What to do »
Every line below between the one holding "X165340Y176377D02*" and the one holding "X167963Y173228D01*", inclusive, should be copied exactly, and no other line.
■ ■ ■ ■ ■
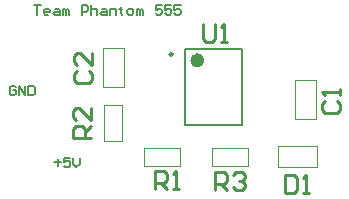
<source format=gto>
G04*
G04 #@! TF.GenerationSoftware,Altium Limited,Altium Designer,21.5.1 (32)*
G04*
G04 Layer_Color=65535*
%FSLAX25Y25*%
%MOIN*%
G70*
G04*
G04 #@! TF.SameCoordinates,27B40785-D3C1-427D-BBF8-63A11A4F9794*
G04*
G04*
G04 #@! TF.FilePolarity,Positive*
G04*
G01*
G75*
%ADD10C,0.00984*%
%ADD11C,0.02362*%
%ADD12C,0.00787*%
%ADD13C,0.00394*%
%ADD14C,0.01000*%
D10*
X165748Y160059D02*
G03*
X165748Y160059I-492J0D01*
G01*
D11*
X175197Y158071D02*
G03*
X175197Y158071I-1181J0D01*
G01*
D12*
X170079Y136417D02*
Y162008D01*
X188976Y136417D02*
Y162008D01*
X170079D02*
X188976D01*
X170079Y136417D02*
X188976D01*
X126378Y124015D02*
X128477D01*
X127427Y125065D02*
Y122966D01*
X131626Y125590D02*
X129526D01*
Y124015D01*
X130576Y124540D01*
X131101D01*
X131626Y124015D01*
Y122966D01*
X131101Y122441D01*
X130051D01*
X129526Y122966D01*
X132675Y125590D02*
Y123491D01*
X133725Y122441D01*
X134774Y123491D01*
Y125590D01*
X119685Y176377D02*
X121784D01*
X120735D01*
Y173228D01*
X124408D02*
X123358D01*
X122834Y173753D01*
Y174803D01*
X123358Y175327D01*
X124408D01*
X124933Y174803D01*
Y174278D01*
X122834D01*
X126507Y175327D02*
X127557D01*
X128081Y174803D01*
Y173228D01*
X126507D01*
X125982Y173753D01*
X126507Y174278D01*
X128081D01*
X129131Y173228D02*
Y175327D01*
X129656D01*
X130180Y174803D01*
Y173228D01*
Y174803D01*
X130705Y175327D01*
X131230Y174803D01*
Y173228D01*
X135428D02*
Y176377D01*
X137002D01*
X137527Y175852D01*
Y174803D01*
X137002Y174278D01*
X135428D01*
X138577Y176377D02*
Y173228D01*
Y174803D01*
X139101Y175327D01*
X140151D01*
X140676Y174803D01*
Y173228D01*
X142250Y175327D02*
X143299D01*
X143824Y174803D01*
Y173228D01*
X142250D01*
X141725Y173753D01*
X142250Y174278D01*
X143824D01*
X144874Y173228D02*
Y175327D01*
X146448D01*
X146973Y174803D01*
Y173228D01*
X148547Y175852D02*
Y175327D01*
X148022D01*
X149072D01*
X148547D01*
Y173753D01*
X149072Y173228D01*
X151171D02*
X152220D01*
X152745Y173753D01*
Y174803D01*
X152220Y175327D01*
X151171D01*
X150646Y174803D01*
Y173753D01*
X151171Y173228D01*
X153795D02*
Y175327D01*
X154320D01*
X154844Y174803D01*
Y173228D01*
Y174803D01*
X155369Y175327D01*
X155894Y174803D01*
Y173228D01*
X162191Y176377D02*
X160092D01*
Y174803D01*
X161142Y175327D01*
X161666D01*
X162191Y174803D01*
Y173753D01*
X161666Y173228D01*
X160617D01*
X160092Y173753D01*
X165340Y176377D02*
X163241D01*
Y174803D01*
X164290Y175327D01*
X164815D01*
X165340Y174803D01*
Y173753D01*
X164815Y173228D01*
X163765D01*
X163241Y173753D01*
X168488Y176377D02*
X166389D01*
Y174803D01*
X167439Y175327D01*
X167963D01*
X168488Y174803D01*
Y173753D01*
X167963Y173228D01*
X166914D01*
X166389Y173753D01*
X113516Y149081D02*
X112992Y149605D01*
X111942D01*
X111417Y149081D01*
Y146982D01*
X111942Y146457D01*
X112992D01*
X113516Y146982D01*
Y148031D01*
X112467D01*
X114566Y146457D02*
Y149605D01*
X116665Y146457D01*
Y149605D01*
X117715D02*
Y146457D01*
X119289D01*
X119814Y146982D01*
Y149081D01*
X119289Y149605D01*
X117715D01*
D13*
X156205Y122984D02*
X168205D01*
X156205D02*
Y128984D01*
X168205D01*
Y122984D02*
Y128984D01*
X142563Y162012D02*
X149563D01*
X142563Y149012D02*
Y162012D01*
Y149012D02*
X149563D01*
Y162012D01*
X206736Y151382D02*
X213736D01*
X206736Y138382D02*
Y151382D01*
Y138382D02*
X213736D01*
Y151382D01*
X143063Y143205D02*
X149063D01*
X143063Y131205D02*
Y143205D01*
Y131205D02*
X149063D01*
Y143205D01*
X190842Y122984D02*
Y128984D01*
X178842D02*
X190842D01*
X178842Y122984D02*
Y128984D01*
Y122984D02*
X190842D01*
X200831Y129484D02*
X213831D01*
Y122484D02*
Y129484D01*
X200831Y122484D02*
X213831D01*
X200831D02*
Y129484D01*
D14*
X175923Y170322D02*
Y165323D01*
X176922Y164324D01*
X178922D01*
X179921Y165323D01*
Y170322D01*
X181921Y164324D02*
X183920D01*
X182920D01*
Y170322D01*
X181921Y169322D01*
X180041Y114717D02*
Y120716D01*
X183040D01*
X184040Y119716D01*
Y117717D01*
X183040Y116717D01*
X180041D01*
X182040D02*
X184040Y114717D01*
X186039Y119716D02*
X187039Y120716D01*
X189038D01*
X190038Y119716D01*
Y118716D01*
X189038Y117717D01*
X188038D01*
X189038D01*
X190038Y116717D01*
Y115717D01*
X189038Y114717D01*
X187039D01*
X186039Y115717D01*
X138432Y132206D02*
X132434D01*
Y135205D01*
X133434Y136205D01*
X135433D01*
X136433Y135205D01*
Y132206D01*
Y134206D02*
X138432Y136205D01*
Y142203D02*
Y138204D01*
X134433Y142203D01*
X133434D01*
X132434Y141203D01*
Y139204D01*
X133434Y138204D01*
X159781Y115111D02*
Y121109D01*
X162780D01*
X163779Y120110D01*
Y118110D01*
X162780Y117111D01*
X159781D01*
X161780D02*
X163779Y115111D01*
X165779D02*
X167778D01*
X166779D01*
Y121109D01*
X165779Y120110D01*
X203088Y119928D02*
Y113930D01*
X206087D01*
X207087Y114930D01*
Y118929D01*
X206087Y119928D01*
X203088D01*
X209086Y113930D02*
X211085D01*
X210086D01*
Y119928D01*
X209086Y118929D01*
X133827Y154512D02*
X132828Y153513D01*
Y151513D01*
X133827Y150513D01*
X137826D01*
X138826Y151513D01*
Y153513D01*
X137826Y154512D01*
X138826Y160510D02*
Y156511D01*
X134827Y160510D01*
X133827D01*
X132828Y159511D01*
Y157511D01*
X133827Y156511D01*
X216505Y144488D02*
X215505Y143489D01*
Y141489D01*
X216505Y140489D01*
X220503D01*
X221503Y141489D01*
Y143489D01*
X220503Y144488D01*
X221503Y146488D02*
Y148487D01*
Y147487D01*
X215505D01*
X216505Y146488D01*
M02*

</source>
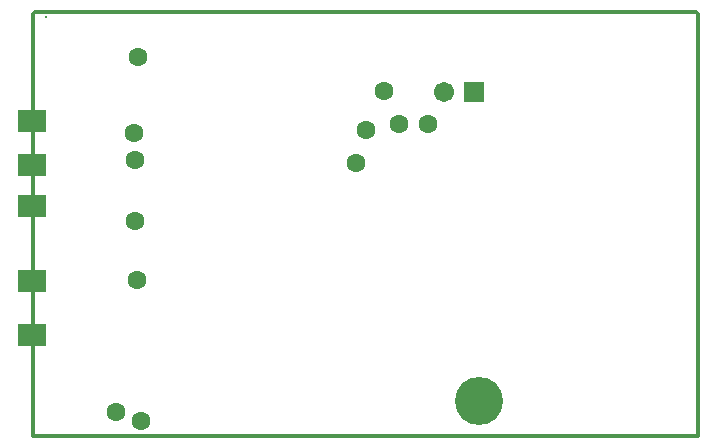
<source format=gbs>
G04 Layer_Color=16711935*
%FSLAX25Y25*%
%MOIN*%
G70*
G01*
G75*
%ADD42C,0.01200*%
%ADD43R,0.00984X0.00787*%
%ADD85R,0.09800X0.07800*%
%ADD86C,0.06312*%
%ADD87R,0.06706X0.06706*%
%ADD88C,0.06706*%
%ADD89C,0.16001*%
D42*
X106570Y240570D02*
X326930D01*
X106000Y240000D02*
X106570Y240570D01*
X106000Y99500D02*
Y240000D01*
X327500Y99500D02*
Y240000D01*
X106000Y99500D02*
X327500D01*
D43*
X110335Y239075D02*
D03*
D85*
X105577Y189803D02*
D03*
X105585Y150932D02*
D03*
X105630Y175992D02*
D03*
X105555Y204468D02*
D03*
X105630Y132992D02*
D03*
D86*
X223000Y214500D02*
D03*
X140945Y225787D02*
D03*
X133500Y107500D02*
D03*
X213500Y190500D02*
D03*
X217000Y201500D02*
D03*
X139500Y200500D02*
D03*
X237500Y203500D02*
D03*
X228000D02*
D03*
X140500Y151500D02*
D03*
X140000Y171000D02*
D03*
Y191500D02*
D03*
X142000Y104500D02*
D03*
D87*
X253000Y214000D02*
D03*
D88*
X243000D02*
D03*
D89*
X254500Y111000D02*
D03*
M02*

</source>
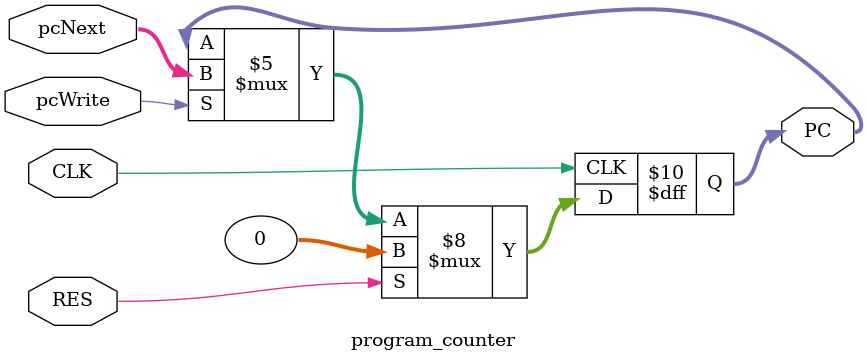
<source format=v>
`timescale 1ns / 1ps


module program_counter(
    input CLK, RES,
    input [31:0] pcNext,  //ÌPC
    input pcWrite,  //pcWrite: 1ÌêÉPCðpcNextÅã«
    output reg [31:0] PC
);


always @(posedge CLK) begin
    if(RES == 1'b1)  //ZbgAPCð0ÉZbg
        PC <= 32'h0;
        
    else if(pcWrite == 1'b1)  //PCðÏX
        PC <= pcNext;
        
    else  //PCðÛ
        PC <= PC;
end
endmodule

</source>
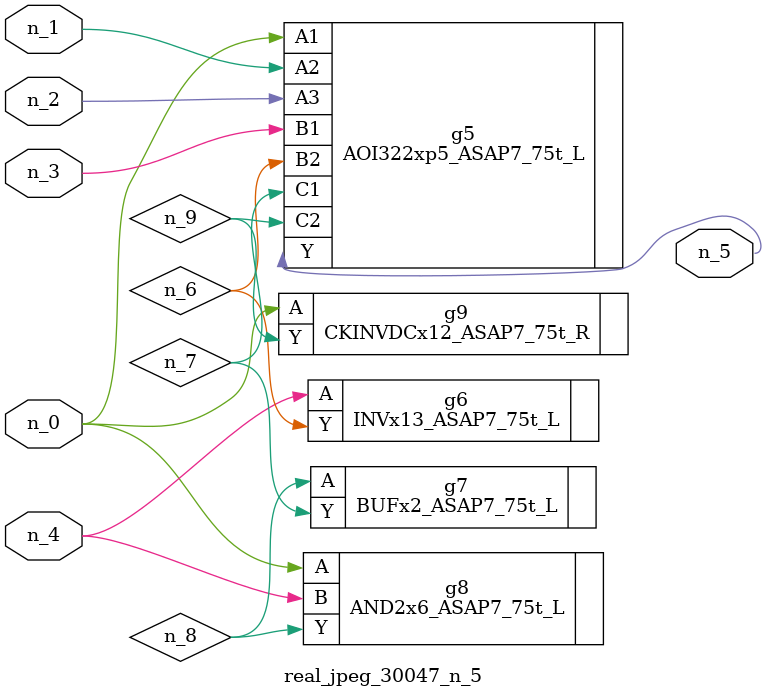
<source format=v>
module real_jpeg_30047_n_5 (n_4, n_0, n_1, n_2, n_3, n_5);

input n_4;
input n_0;
input n_1;
input n_2;
input n_3;

output n_5;

wire n_8;
wire n_6;
wire n_7;
wire n_9;

AOI322xp5_ASAP7_75t_L g5 ( 
.A1(n_0),
.A2(n_1),
.A3(n_2),
.B1(n_3),
.B2(n_6),
.C1(n_7),
.C2(n_9),
.Y(n_5)
);

AND2x6_ASAP7_75t_L g8 ( 
.A(n_0),
.B(n_4),
.Y(n_8)
);

CKINVDCx12_ASAP7_75t_R g9 ( 
.A(n_0),
.Y(n_9)
);

INVx13_ASAP7_75t_L g6 ( 
.A(n_4),
.Y(n_6)
);

BUFx2_ASAP7_75t_L g7 ( 
.A(n_8),
.Y(n_7)
);


endmodule
</source>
■ ■ ■ ■ ■
Answer space »
X165340Y176377D02*
X163241D01*
Y174803D01*
X164290Y175327D01*
X164815D01*
X165340Y174803D01*
Y173753D01*
X164815Y173228D01*
X163765D01*
X163241Y173753D01*
X168488Y176377D02*
X166389D01*
Y174803D01*
X167439Y175327D01*
X167963D01*
X168488Y174803D01*
Y173753D01*
X167963Y173228D01*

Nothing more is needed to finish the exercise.